Note that the elements of the strain and rotation tensors, as well as those of the displacement gradient tensor, are dimensionless. For elastic deformation caused by an acoustic wave such as that described by (8-1), all of these tensor elements are space- and time-dependent quantities.

If the reference coordinate system is chosen such that one of its axes lines up with \(\mathbf{K}\), a longitudinal acoustic wave generates only one tensile strain component and no rotation while a transverse acoustic wave generates only shear strains and rotation.

For example, if we take \(\mathbf{K}=K\hat{x}\), a longitudinal wave has \(\boldsymbol{\mathcal{U}}=\mathcal{U}\hat{x}\).
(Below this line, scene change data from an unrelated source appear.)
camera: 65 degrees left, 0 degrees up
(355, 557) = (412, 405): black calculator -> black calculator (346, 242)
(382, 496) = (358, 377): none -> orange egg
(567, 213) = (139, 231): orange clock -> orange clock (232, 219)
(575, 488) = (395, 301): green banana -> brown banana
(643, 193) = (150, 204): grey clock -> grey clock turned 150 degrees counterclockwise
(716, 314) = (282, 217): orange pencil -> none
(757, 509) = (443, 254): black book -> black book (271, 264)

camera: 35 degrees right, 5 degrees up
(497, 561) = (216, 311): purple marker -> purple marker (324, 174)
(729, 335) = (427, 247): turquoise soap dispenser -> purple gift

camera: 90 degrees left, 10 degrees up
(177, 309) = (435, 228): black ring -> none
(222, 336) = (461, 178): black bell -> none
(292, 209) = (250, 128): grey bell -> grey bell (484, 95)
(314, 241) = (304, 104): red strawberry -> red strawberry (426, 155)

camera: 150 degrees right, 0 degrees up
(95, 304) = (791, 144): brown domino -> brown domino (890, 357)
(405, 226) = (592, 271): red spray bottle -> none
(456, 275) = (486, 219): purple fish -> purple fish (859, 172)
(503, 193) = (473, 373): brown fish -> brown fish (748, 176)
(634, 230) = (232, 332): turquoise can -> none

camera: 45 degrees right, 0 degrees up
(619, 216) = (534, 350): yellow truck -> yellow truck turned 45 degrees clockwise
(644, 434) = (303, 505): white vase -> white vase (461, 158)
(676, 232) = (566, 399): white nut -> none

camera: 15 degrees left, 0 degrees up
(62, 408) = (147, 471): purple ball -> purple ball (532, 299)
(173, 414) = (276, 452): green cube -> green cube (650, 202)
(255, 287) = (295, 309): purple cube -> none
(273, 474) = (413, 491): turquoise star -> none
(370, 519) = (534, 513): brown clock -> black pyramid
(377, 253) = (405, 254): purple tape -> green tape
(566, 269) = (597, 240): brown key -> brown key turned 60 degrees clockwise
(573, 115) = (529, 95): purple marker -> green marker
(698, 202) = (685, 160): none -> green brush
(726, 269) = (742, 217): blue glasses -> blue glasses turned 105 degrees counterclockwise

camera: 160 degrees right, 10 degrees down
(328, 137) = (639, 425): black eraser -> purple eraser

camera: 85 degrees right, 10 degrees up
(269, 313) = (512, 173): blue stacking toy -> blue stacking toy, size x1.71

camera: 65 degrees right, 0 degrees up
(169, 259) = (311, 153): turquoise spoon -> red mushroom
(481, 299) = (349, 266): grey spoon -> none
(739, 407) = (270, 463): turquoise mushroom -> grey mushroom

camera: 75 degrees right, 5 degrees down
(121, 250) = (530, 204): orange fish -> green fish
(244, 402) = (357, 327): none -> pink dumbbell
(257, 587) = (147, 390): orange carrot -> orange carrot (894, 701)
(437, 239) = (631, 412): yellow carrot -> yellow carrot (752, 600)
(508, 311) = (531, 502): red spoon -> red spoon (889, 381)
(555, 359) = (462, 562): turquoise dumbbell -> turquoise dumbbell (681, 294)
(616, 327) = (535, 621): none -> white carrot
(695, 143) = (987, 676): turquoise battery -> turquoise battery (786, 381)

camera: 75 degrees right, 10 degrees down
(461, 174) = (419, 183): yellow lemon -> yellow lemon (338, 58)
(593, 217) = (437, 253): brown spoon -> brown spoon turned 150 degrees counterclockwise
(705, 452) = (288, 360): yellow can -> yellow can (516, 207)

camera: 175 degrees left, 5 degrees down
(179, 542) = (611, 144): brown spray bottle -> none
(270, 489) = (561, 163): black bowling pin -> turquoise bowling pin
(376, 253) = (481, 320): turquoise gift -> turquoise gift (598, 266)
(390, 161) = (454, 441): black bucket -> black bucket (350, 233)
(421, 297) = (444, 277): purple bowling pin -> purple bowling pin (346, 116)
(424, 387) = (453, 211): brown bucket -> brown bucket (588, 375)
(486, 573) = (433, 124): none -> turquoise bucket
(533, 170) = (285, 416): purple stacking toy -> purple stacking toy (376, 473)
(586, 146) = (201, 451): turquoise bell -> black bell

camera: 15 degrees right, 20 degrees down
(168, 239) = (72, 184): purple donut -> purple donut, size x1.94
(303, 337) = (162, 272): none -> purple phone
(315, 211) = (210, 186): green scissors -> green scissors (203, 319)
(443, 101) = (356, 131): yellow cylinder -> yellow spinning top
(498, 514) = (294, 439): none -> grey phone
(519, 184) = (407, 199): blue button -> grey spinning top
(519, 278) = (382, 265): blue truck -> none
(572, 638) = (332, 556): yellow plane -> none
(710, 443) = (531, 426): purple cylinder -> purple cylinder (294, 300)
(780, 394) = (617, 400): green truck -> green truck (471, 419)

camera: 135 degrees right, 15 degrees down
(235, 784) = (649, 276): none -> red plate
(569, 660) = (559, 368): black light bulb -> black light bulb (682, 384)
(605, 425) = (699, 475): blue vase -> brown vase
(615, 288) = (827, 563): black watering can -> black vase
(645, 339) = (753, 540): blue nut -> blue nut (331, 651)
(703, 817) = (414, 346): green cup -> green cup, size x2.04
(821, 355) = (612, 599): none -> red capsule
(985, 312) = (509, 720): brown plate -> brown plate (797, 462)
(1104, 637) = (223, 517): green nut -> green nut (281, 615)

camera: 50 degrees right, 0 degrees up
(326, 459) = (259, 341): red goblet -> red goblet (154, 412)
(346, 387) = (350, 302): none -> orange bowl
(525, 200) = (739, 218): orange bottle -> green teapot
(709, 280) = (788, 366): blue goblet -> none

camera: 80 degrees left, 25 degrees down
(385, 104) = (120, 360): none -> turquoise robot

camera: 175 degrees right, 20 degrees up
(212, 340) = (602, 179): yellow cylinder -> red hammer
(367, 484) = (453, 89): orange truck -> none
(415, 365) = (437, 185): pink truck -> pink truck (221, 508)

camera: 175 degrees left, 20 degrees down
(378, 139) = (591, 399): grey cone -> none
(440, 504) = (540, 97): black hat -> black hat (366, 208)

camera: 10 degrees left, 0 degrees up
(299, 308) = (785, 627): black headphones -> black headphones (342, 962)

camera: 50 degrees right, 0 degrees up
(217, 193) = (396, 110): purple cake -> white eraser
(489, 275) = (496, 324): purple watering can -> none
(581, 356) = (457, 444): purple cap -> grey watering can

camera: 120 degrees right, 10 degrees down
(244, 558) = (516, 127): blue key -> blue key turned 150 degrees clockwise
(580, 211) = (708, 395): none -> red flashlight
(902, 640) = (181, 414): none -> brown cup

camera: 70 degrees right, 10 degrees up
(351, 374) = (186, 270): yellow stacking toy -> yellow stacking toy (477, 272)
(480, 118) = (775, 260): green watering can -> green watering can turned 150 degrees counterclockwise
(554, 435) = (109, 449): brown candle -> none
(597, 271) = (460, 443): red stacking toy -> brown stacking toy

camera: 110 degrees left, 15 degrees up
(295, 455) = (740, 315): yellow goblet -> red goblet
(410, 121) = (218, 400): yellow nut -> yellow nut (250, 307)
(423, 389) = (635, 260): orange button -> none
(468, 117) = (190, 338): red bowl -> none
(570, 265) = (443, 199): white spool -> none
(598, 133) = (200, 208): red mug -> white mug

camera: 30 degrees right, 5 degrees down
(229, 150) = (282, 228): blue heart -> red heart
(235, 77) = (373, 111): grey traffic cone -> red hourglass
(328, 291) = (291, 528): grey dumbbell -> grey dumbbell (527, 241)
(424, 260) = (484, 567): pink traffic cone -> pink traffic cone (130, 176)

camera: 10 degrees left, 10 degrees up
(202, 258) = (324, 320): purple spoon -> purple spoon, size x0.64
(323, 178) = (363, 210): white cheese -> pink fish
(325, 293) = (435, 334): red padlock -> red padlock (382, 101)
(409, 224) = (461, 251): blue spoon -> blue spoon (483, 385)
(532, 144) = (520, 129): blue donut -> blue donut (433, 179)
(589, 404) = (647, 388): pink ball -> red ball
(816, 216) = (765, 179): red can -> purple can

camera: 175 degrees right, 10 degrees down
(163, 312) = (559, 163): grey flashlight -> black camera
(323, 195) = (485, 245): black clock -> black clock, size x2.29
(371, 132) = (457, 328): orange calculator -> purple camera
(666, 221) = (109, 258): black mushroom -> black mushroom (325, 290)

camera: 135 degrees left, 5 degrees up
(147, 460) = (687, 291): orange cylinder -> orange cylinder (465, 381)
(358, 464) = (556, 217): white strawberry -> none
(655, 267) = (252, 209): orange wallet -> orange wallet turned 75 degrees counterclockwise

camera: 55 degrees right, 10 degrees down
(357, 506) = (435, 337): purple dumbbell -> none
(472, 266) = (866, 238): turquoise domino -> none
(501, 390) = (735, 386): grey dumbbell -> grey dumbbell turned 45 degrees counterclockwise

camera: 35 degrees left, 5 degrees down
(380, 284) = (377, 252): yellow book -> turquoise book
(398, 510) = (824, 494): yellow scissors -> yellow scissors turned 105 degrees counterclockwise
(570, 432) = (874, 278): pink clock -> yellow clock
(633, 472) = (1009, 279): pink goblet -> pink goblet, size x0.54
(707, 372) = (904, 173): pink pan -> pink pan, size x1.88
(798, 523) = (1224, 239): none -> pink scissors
Then, the only nonzero element of the strain tensor is \(S_{xx}\), and all elements of the rotation tensor vanish.

For a transverse wave, \(\boldsymbol{\mathcal{U}}=\mathcal{U}_y\hat{y}+\mathcal{U}_z\hat{z}\). If both \(\mathcal{U}_y\) and \(\mathcal{U}_z\) are nonzero, the only nonzero elements of the strain tensor are \(S_{xy}=S_{yx}\) and \(S_{zx}=S_{xz}\), while the nonzero elements of the rotation tensor are \(R_{xy}=-R_{yx}\) and \(R_{zx}=-R_{xz}\).

If an acoustic wave is neither purely longitudinal nor purely transverse, it can generate both tensile and shear strains as well as many elements of the rotation tensor.

 

The next part continues with the photoelastic effect tutorial.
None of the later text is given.